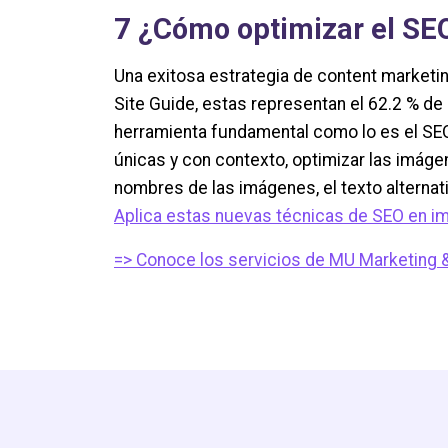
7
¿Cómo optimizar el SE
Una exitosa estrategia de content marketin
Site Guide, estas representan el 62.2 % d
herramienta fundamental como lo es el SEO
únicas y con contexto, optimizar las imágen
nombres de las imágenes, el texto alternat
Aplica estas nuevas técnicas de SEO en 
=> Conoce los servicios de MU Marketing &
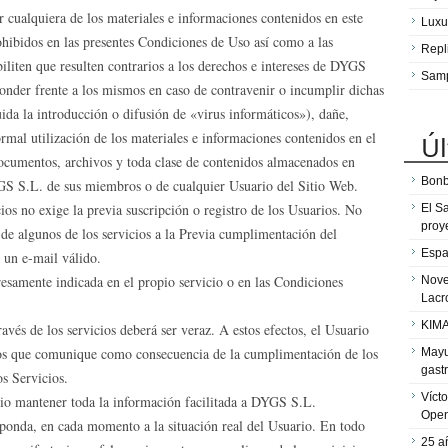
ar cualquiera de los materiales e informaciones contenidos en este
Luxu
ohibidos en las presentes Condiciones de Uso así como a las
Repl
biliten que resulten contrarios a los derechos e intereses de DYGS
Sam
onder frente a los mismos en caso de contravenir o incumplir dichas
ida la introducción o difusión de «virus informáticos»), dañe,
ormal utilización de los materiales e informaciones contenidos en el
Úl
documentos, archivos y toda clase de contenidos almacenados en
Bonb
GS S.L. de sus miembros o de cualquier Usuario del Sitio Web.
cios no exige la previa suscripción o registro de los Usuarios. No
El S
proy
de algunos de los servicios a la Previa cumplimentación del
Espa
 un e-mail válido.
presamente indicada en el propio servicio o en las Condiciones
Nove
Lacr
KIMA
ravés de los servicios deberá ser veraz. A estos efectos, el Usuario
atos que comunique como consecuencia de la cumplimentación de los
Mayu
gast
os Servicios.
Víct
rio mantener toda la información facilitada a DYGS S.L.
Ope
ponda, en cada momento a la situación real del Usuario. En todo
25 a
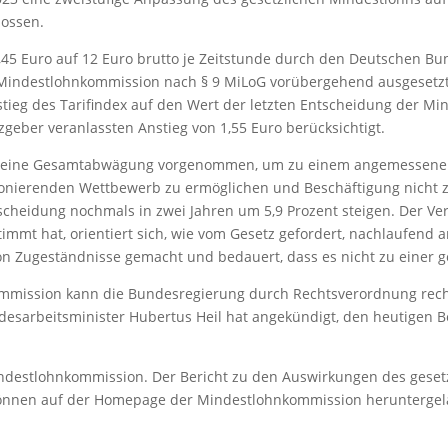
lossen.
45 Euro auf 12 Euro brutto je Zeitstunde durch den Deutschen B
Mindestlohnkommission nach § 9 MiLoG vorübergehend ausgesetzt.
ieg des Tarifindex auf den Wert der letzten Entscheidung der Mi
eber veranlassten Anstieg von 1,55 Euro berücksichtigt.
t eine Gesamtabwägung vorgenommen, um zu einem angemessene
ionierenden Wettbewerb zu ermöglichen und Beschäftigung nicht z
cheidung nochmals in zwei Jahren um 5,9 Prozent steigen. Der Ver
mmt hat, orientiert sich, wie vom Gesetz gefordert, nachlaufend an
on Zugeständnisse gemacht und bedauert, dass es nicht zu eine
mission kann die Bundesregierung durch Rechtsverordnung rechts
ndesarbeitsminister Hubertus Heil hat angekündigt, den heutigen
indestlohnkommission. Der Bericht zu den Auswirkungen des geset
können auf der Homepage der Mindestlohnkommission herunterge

...

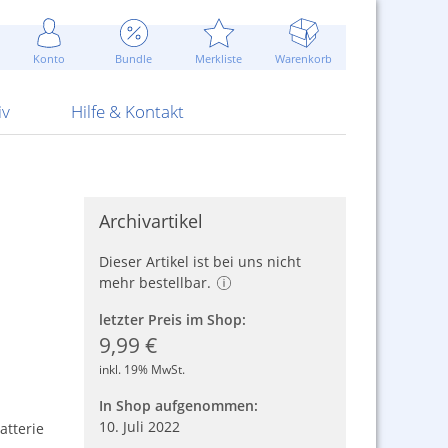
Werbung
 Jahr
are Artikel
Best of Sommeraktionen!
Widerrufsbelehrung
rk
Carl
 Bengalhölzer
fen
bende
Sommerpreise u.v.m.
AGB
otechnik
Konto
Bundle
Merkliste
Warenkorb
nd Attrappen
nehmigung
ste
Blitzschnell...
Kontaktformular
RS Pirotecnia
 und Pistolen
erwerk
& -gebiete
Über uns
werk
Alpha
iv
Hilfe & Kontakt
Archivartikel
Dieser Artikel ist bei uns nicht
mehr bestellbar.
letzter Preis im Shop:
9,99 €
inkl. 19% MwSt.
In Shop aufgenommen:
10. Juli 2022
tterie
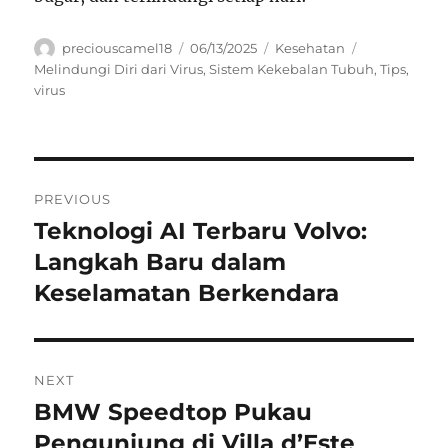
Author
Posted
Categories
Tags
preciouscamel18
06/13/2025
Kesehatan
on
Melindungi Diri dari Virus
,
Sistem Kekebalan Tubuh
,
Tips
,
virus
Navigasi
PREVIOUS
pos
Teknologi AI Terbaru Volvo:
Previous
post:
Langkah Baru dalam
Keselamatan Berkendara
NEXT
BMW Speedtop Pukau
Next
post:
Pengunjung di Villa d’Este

_PROBLEM TO WORK ON_. Using the data above, reproduce exactly the lines between those holding "Teknologi AI Terbaru" and "Pengunjung di Villa d’Este", inclusive, and no others.

_RESPONSE FOR THIS EXERCISE_.
Teknologi AI Terbaru Volvo:
Previous
post:
Langkah Baru dalam
Keselamatan Berkendara
NEXT
BMW Speedtop Pukau
Next
post:
Pengunjung di Villa d’Este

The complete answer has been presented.